I'm still waiting for Bela to come back as the new Queen of the Crossroads. I like to think Crowley can recognize talent.:)

Date: 2011-11-21 04:56 pm (UTC)
From: [identity profile] seanan-mcguire.livejournal.com
Woo winning the internet woo!

Date: 2011-12-11 06:56 pm (UTC)
From: [identity profile] dmh-phoenix.myopenid.com (from livejournal.com)
Actually, I'd say Valdemar is pretty close to a Mary-Sue nation, if not world! As I usually put it, Lackey's central conceit is that in this world, the gods are not only present, but caring and competent. And a significant number of viewpoint characters have direct connections to the gods....

As far as characters, at least one of the Taleydras mages goes right off the rails for a while, and there are certainly Shina'in assholes to be found -- confronting one of those is a significant personal-advancement point in one of the late books.

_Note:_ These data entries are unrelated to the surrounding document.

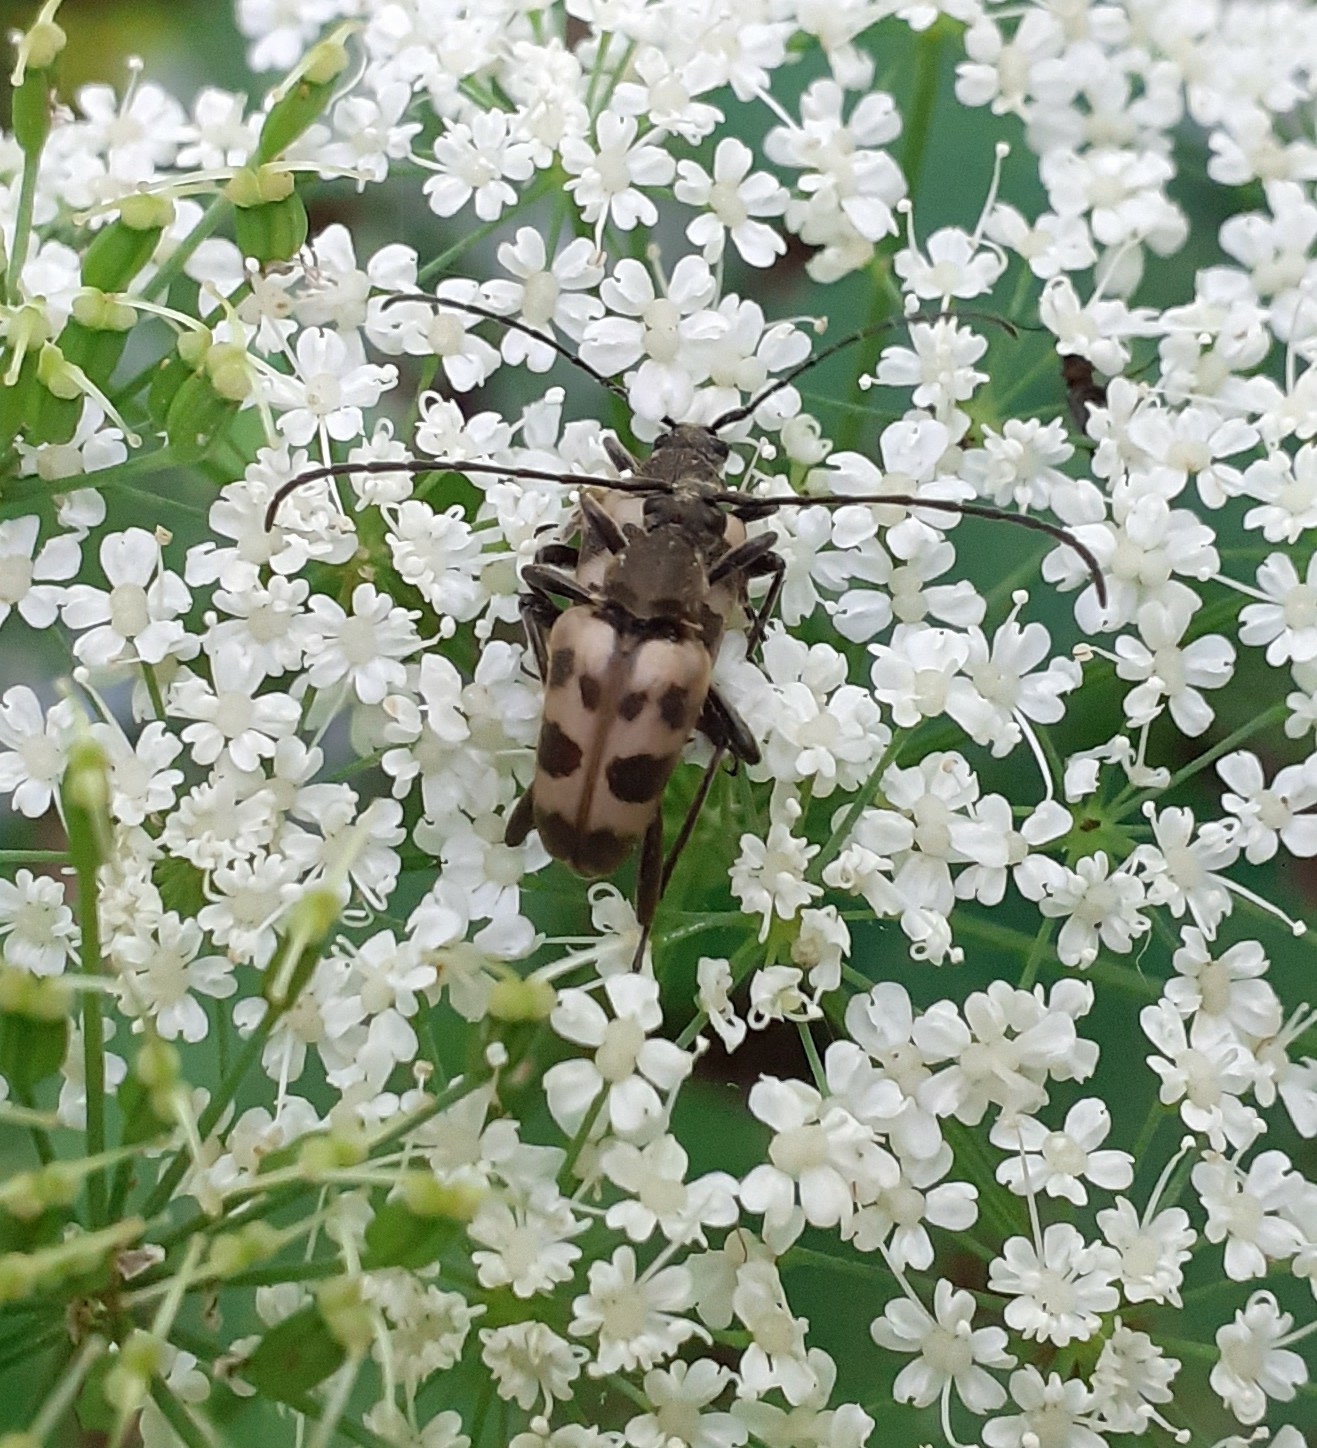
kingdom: Animalia
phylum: Arthropoda
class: Insecta
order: Coleoptera
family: Cerambycidae
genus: Pachytodes
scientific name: Pachytodes cerambyciformis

The Heralds do have their personal weaknesses, but they also have not-so-figurative angels to keep them straight (yeah, one notable failure -- which launches a major story arc). So I'd say both virtue and faults are fairly well spread around....

Date: 2011-12-11 07:03 pm (UTC)
From: [identity profile] dmh-phoenix.myopenid.com (from livejournal.com)
Just to clarify -- OK, Valdemar is kind of the "protagonist nation", but even when the action goes elsewhere, it still affects things disproportionately.